The 25-year-old and her sisters, 31-year-old Rumer and 28-year-old Scout, joined their mother on the couch to chat with Jada Pinkett Smith about Demi's battle with drug and alcohol addiction in Monday's episode of "Red Table Talk."
"I remember there’s just the anxiety that would come up in my body when I could sense that her eyes were shutting a little bit more, the way she was speaking. Or she would be a lot more affectionate with me if she wasn’t sober," Tallulah revealed. Her sisters agreed.
"It was just jarring," Rumer said.
For years Demi abused drugs and alcohol and eventually turned to Vicodin after receiving a prescription from the dentist, Insider noted. In her recently released memoir "Inside Out," the actress admitted she was eventually swallowing up to "12 a day." She managed to get clean but after being sober for nearly 20 years she relapsed following her split with husband Ashton Kutcher in 2012. She went straight back to alcohol and Vicodin.
The relapse forced her daughters to work through a range of complicated emotions.
"It was very weird, and there were moments where it would get angry," Tallulah explained. "I recall being very upset and kind of treating her like a child and speaking to her like a child. It was not the mom that we had grown up with."
Demi's relapse strained her relationship with her three daughters but Demi worked hard to get clean and to regain her children's trust and today they share a close bond. Earlier this year Rumer appeared on "The Talk" to sing her mother's praise.

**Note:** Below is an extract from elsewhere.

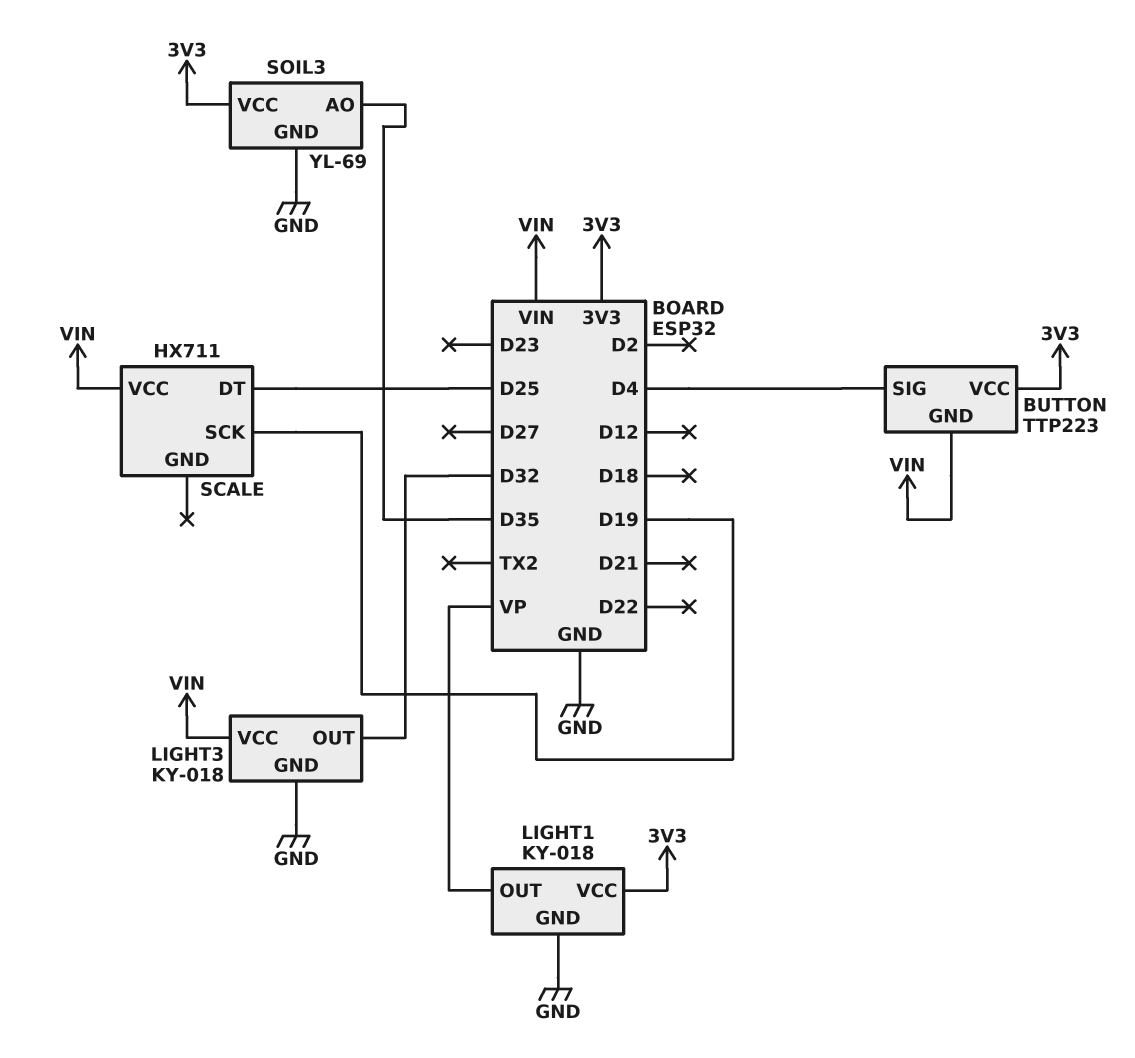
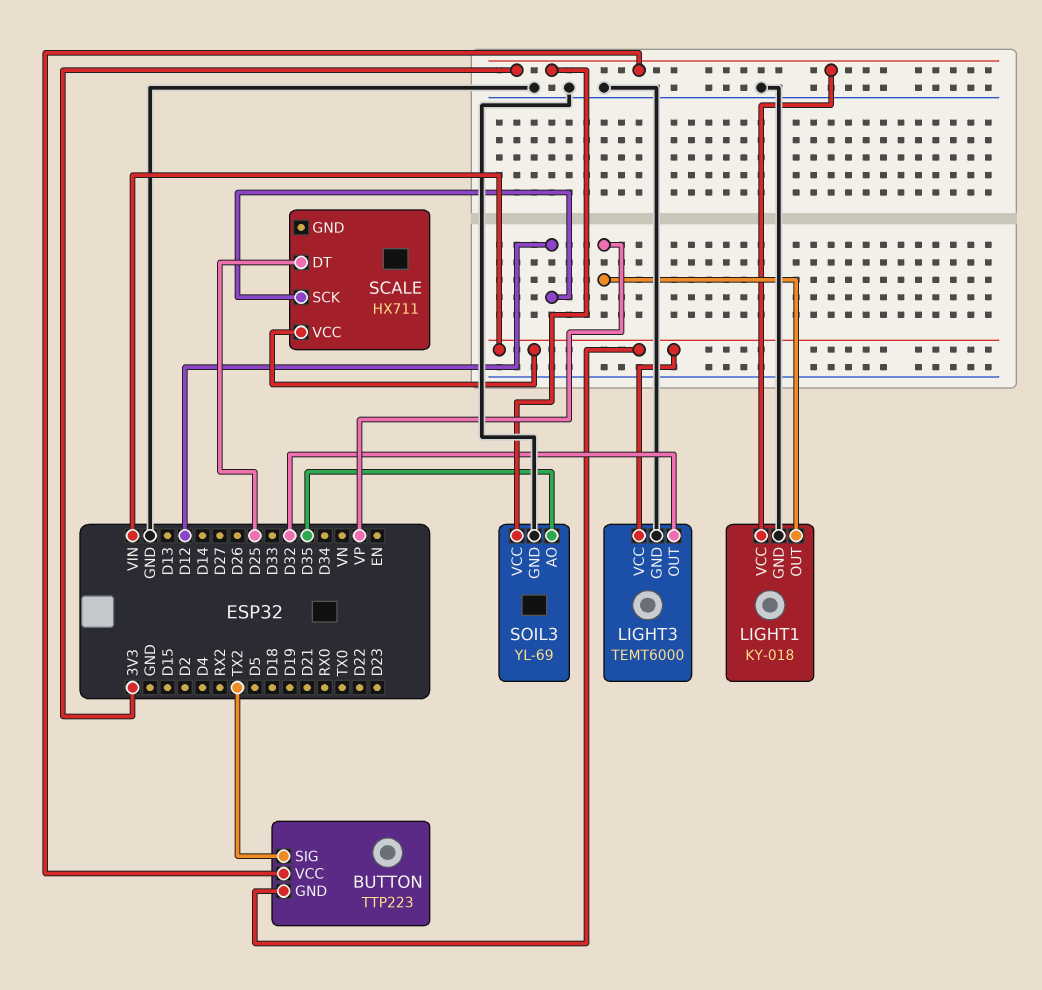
BUTTON pin SIG: D4 -> TX2
LIGHT3: KY-018 -> TEMT6000
SCALE pin SCK: D19 -> D12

"I’m so proud of her vulnerability, and I think so many women have watched her — and just as her daughter I’ve watched her — as this kind of beacon of strength and this kind of leader," she said, according to Fox News. "I think what I really respect about her is, she’s never the victim in her story. She takes accountability, she takes responsibility, and, mind you, this is her perspective, her story, and she’s the first one to say that."